If the permit takes effect, it also will require the company provide the NRC with financial assurance “to adequately cover the estimated costs of decommissioning and decontamination, if accomplished by a third party,” according to the fine print in the license.

The assurance would have to be sufficient to “cover offsite disposal of radioactive solid process or evaporation pond residues and groundwater restoration,” as well as “costs associated with all soil and water sampling analyses necessary to confirm the accomplishment of decontamination.”

Powertech Dewey-Burdock Project Manager Mark Hollenbeck characterized the permit as a “significant milestone,” adding, “The community anxiously awaits the employment opportunities the project will bring.”

About 80 to 90 construction jobs could become available on a short-term basis, if the project goes forward.

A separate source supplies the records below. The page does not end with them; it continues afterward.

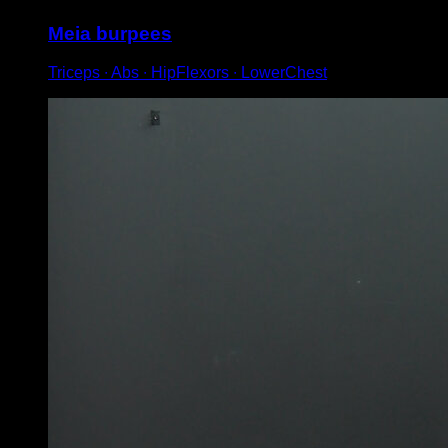
Meia burpees
Triceps ∙ Abs ∙ HipFlexors ∙ LowerChest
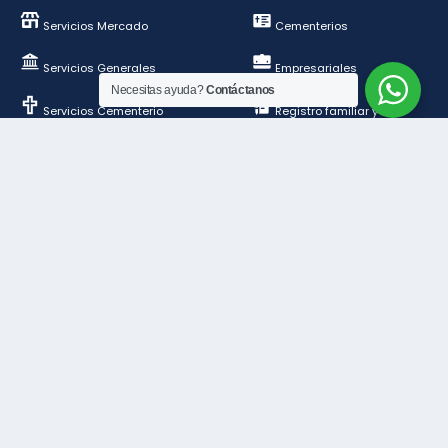
Servicios Mercado
Cementerios
Servicios Generales
Empresariales
Necesitas ayuda?
Contáctanos
Servicios Cementerio
Registro familiar y de
personas
Deportes y esparcimientos
Construcción y
ordenamiento público
Contáctanos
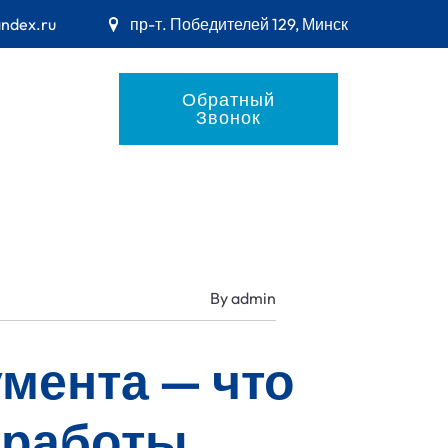
andex.ru
пр-т. Победителей 129, Минск
Обратный
Звонок
By
admin
мента — что
 работы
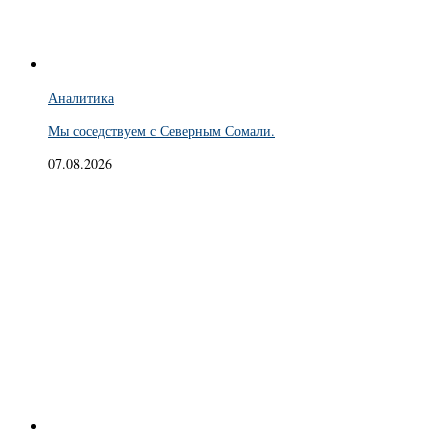
Аналитика
Мы соседствуем с Северным Сомали.
07.08.2026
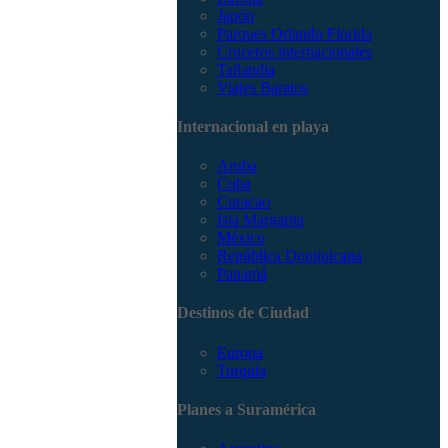
Japón
Parques Orlando Florida
Cruceros internacionales
Tailandia
Viajes Baratos
Internacional en playa
Aruba
Cuba
Curacao
Isla Margarita
México
República Dominicana
Panamá
Destinos de Ciudad
Europa
Turquía
Planes a Suramérica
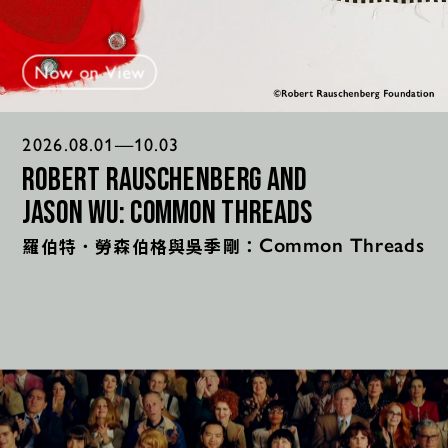
Now on View
2026.08.01—10.03
Robert Rauschenberg and 
Jason Wu: Common Threads
羅伯特．勞森伯格與吳季剛：
Common Threads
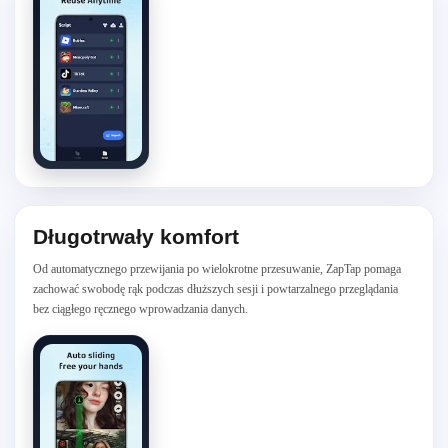
Długotrwały komfort
Od automatycznego przewijania po wielokrotne przesuwanie, ZapTap pomaga
zachować swobodę rąk podczas dłuższych sesji i powtarzalnego przeglądania
bez ciągłego ręcznego wprowadzania danych.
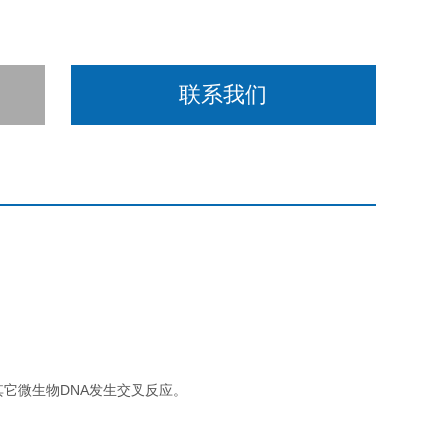
联系我们
其它微生物DNA发生交叉反应。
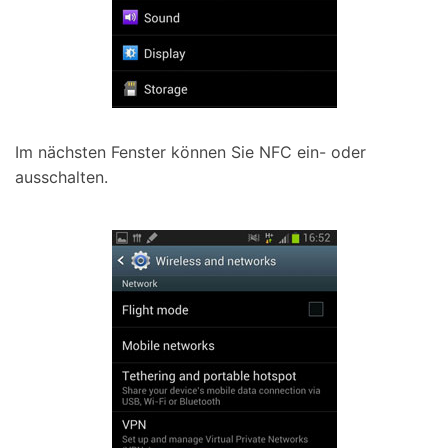
Im nächsten Fenster können Sie NFC ein- oder
ausschalten.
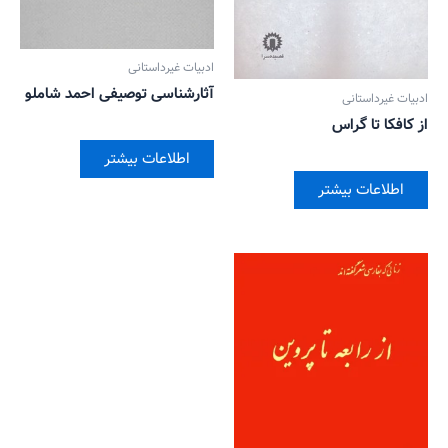
ادبیات غیرداستانی
آثارشناسی توصیفی احمد شاملو
ادبیات غیرداستانی
از کافکا تا گراس
اطلاعات بیشتر
اطلاعات بیشتر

Employment would taper off as the project matured over an expected 20-year span.

“We thank everyone for their contributions and look forward to completing the remaining permits so construction can begin," Hollenbeck said.

In Fall River County, Concerned Citizens of Hot Springs sponsored a protest demonstration against the uranium mining proposal at the American Legion Hall on April 11 during a visit scheduled by Gov. Dennis Daugaard.

“We think that it is of great importance to show the people inside, and the community outside, that we do not want to risk our water in this venture,” the group announced.

For the in-situ -- or solution -- mining, Powertech is requesting South Dakota water rights indefinitely for 8,500 gallons per minute of water from the Inyan Kara Aquifer and another 500 gallons per minute from the Madison Aquifer, the drinking water source for Hot Springs and Rapid City.

Clean Water Alliance organized a “Stand for the Water” along the bike path by Rapid Creek at Founders Park in Rapid City on April 12 to respond to the NRC staff licensing decision. “We oppose uranium mining in the Black Hills and understand that our lives, our economy, and our future depend on clean water,” the group said in announcing the demonstration.